Ah networking! Seems to be the key to everything in the publishing world these days. It makes sense of course, but it's always a difficult thing to get a firm grasp on and do well. Speaking of which, if I happen to run into you at upcoming nationals Jessica, remind me to buy you a drink or at least shake your hand and comment on the fabulous jewelry you happen to be wearing. :-)


Kimber Li said...

Excellent examples! My jaw always drops to my kneecaps when someone says networking on the Internet is a waste of time for authors and aspiring authors alike. It drops to my toes when that someone is an industry professional!

Anonymous said...

One agent requested my full, offered suggestions for revisions which I completed in a week and a half, and then proceeded to sit on it for a year. Two follow up emails were ignored, but the third was acknowledged by the assistant. A year later, I had the opportunity to meet her during an RWA chapter meeting. I arrived, sparklingly clean and with fresh breath. I was enthusiastic. I introduced myself and gave her a thank you card. I could tell she couldn’t remember the story. I even paid money to do all of this networking. A week later, I received a form rejection.

I agree it’s important to network, but like reid observed, on the writer’s end, how far do we pursue a relationship? Especially if we can’t meet in person for whatever reason, and follow up emails to rejections are frowned upon (I’m referring to the personalized ones). I intend to query the agent again from the above scenario, but part of me feels like I’m making a little bit of a fool of myself, like I’m chasing after her like a little puppy dog.


Anonymous said...

Agents and publishers are to writers what Hollywood celebrities are to everybody else. How does a writer befriend a "star" without appearing to be a sycophant?

bhadd said...

Gotta begin in rags I suppose to get richer, or rich at least. Middle-class?

Isabelle Santiago said...

Wonderful advice Ms. Faust. Honestly, it's unfortunate that in this world, we must be reminded of the importance of business conduct and politeness, but you're absolutely right. A first impression goes a long way in keeping important relationships flowing years after. In business, it's called networking. You hit it right on the head.

Thank you!

Unknown said...

I never cease to be amazed at the number of people who think they don't have to be professional. Sure, it's a craft, but it's also a "business". It's not just you kicking out a great story. It's trying to get people to read your stuff, or trying to...please? Sell your stuff.

A good comparison is cameras. I work under security cameras.
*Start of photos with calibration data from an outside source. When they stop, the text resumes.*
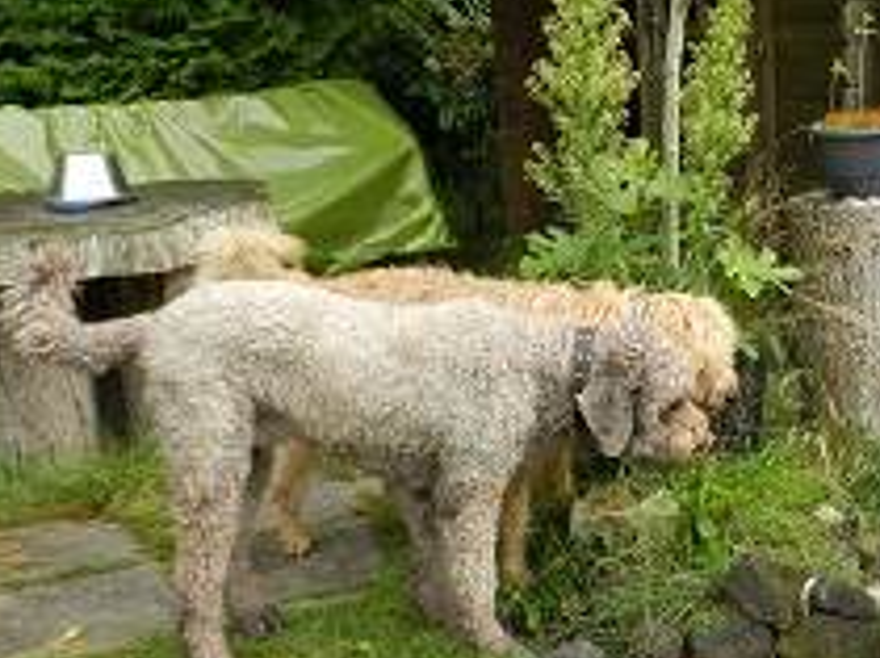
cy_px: 394
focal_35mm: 61
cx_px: 725
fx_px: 1549
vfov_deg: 23.9
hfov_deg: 30.8
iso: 160
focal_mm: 5.6
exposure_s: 1/200
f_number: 3.7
I know they're there and I know they can be zoomed, and recordings can be kept, and any stupid thing I do can and will come back to haunt me. BUT people still act like they aren't there. My God, can't they look up?

No matter how much you want to be nasty, or just ignore people who've decided to ignore you. Be polite. Politeness is the lowest common denominator. And for Heaven's sake, don't blog your frustrations.
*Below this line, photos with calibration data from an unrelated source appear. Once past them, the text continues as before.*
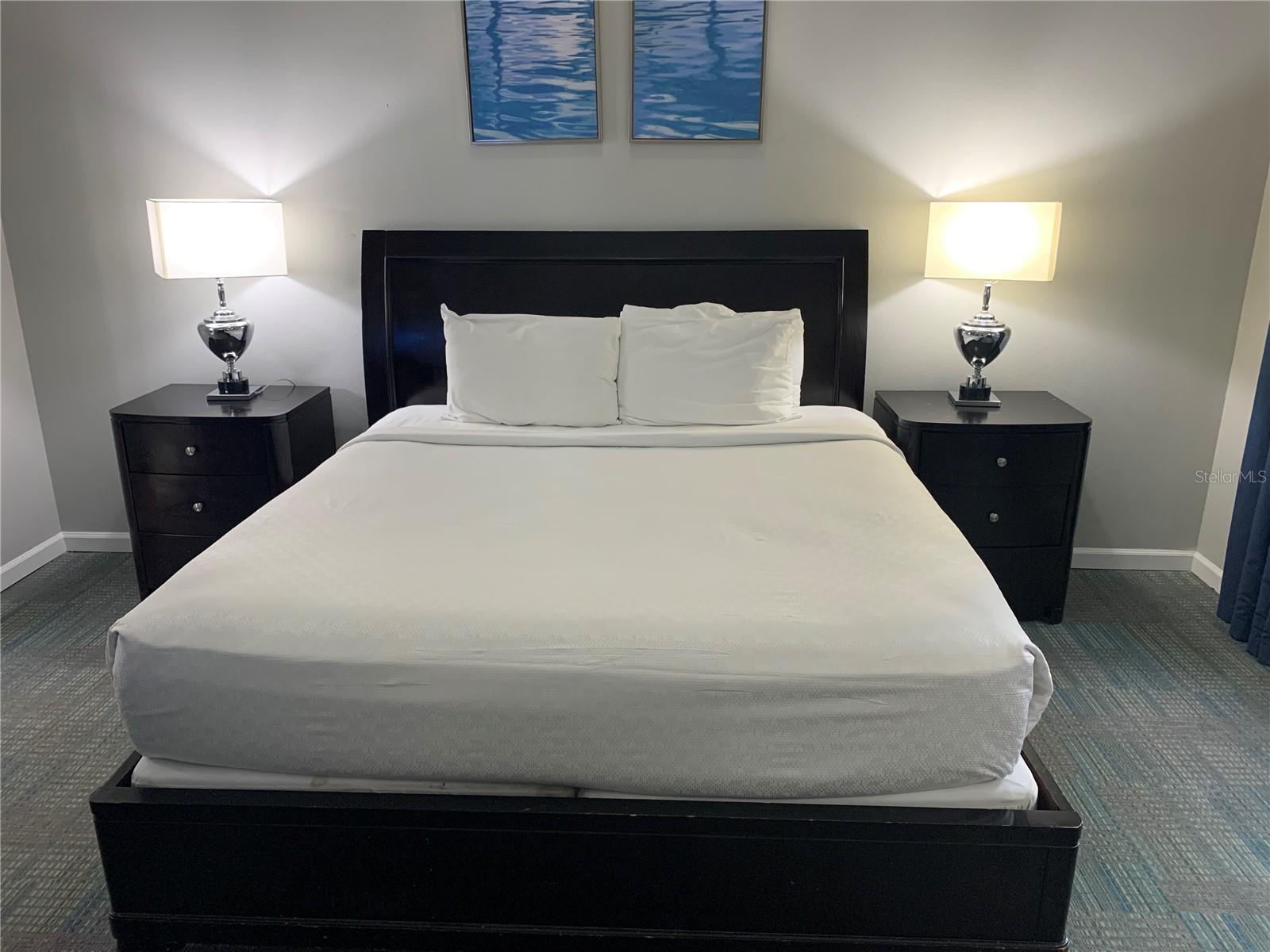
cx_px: 635
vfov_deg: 53.1
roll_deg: +0.6
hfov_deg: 67.3
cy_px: 476
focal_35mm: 26
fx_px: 954
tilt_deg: -17.9
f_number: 1.8
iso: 200
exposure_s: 1/60
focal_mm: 4.25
...and I think, it's time to know when to back away. Smiling and gracious as all get-out...

Anonymous said...

Excellent points!

R.J. Anderson said...

I can personally attest to the value of maintaining a positive, professional attitude toward editors and agents even and especially when they turn you down. If I hadn't behaved professionally toward the editor who kept asking me for revisions, I would have missed a fantastic chance to improve my novel, as well as to get a referral to an excellent agent. Both the editor and that first agent ultimately turned my book down, but the first agent gave me a referral to a second agent, who fell in love with my ms. and signed me within the week. And he's been absolutely terrific, and I can't imagine having a better agent, so it all worked out very much for the best. None of it could have happened, though, if I'd flounced off in a huff, or otherwise been discourteous to the other editors and agents I met along the way.